Tel Aviv could lose its status as a UNESCO World heritage Site if it goes through with redevelopment plans.
Property owners, the city’s engineer and Education Minister Gideon Sa’ar of the Likud party, have expressed objections to the plans, according to Globes business newspaper. Sa’ar is president of UNESCO Israel and warned that the urban renewal plans are “liable to harm Israel’s commitments to UNESCO to preserve Tel Aviv’s ‘White City’ as a world heritage site.”
The term “White City” refers to more than 4,000 Bauhaus or International style buildings built in Tel Aviv from the 1930s by German Jewish architects who immigrated to Israel, at that time under the British Mandate of Palestine.
Tel Aviv has more Bauhaus style buildings than any other city in the world.
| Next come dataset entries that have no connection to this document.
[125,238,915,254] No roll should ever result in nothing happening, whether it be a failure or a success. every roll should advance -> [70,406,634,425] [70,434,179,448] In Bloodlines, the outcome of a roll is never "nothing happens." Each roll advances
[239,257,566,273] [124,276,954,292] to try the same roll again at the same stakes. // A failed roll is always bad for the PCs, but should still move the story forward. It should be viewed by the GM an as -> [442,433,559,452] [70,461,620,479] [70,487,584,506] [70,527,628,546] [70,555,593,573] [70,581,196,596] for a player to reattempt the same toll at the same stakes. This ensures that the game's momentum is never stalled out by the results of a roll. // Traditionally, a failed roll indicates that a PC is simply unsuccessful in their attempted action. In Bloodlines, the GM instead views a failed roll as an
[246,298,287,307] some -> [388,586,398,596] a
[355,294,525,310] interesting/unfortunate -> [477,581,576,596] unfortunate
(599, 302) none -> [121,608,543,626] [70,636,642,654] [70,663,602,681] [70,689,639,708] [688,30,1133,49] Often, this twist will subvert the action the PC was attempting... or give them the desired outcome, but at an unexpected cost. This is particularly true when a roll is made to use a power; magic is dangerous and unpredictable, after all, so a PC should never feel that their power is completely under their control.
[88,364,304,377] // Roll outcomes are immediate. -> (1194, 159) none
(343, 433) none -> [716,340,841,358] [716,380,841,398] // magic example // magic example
The architectural style was prominent in pre-Nazi Germany and favors functionality at the cost of ornamentation, uses asymmetry and focuses on space rather than mass.
UNESCO declared the White City a World Heritage site in 2003, noting the “outstanding example of new town planning and architecture in the early 20th century.”
Tel Aviv city engineer Oded Gvuli said that the city’s plans do not preserve the site’s character but added that the plans are subject to UNESCO’s approval, which he thinks is unlikely.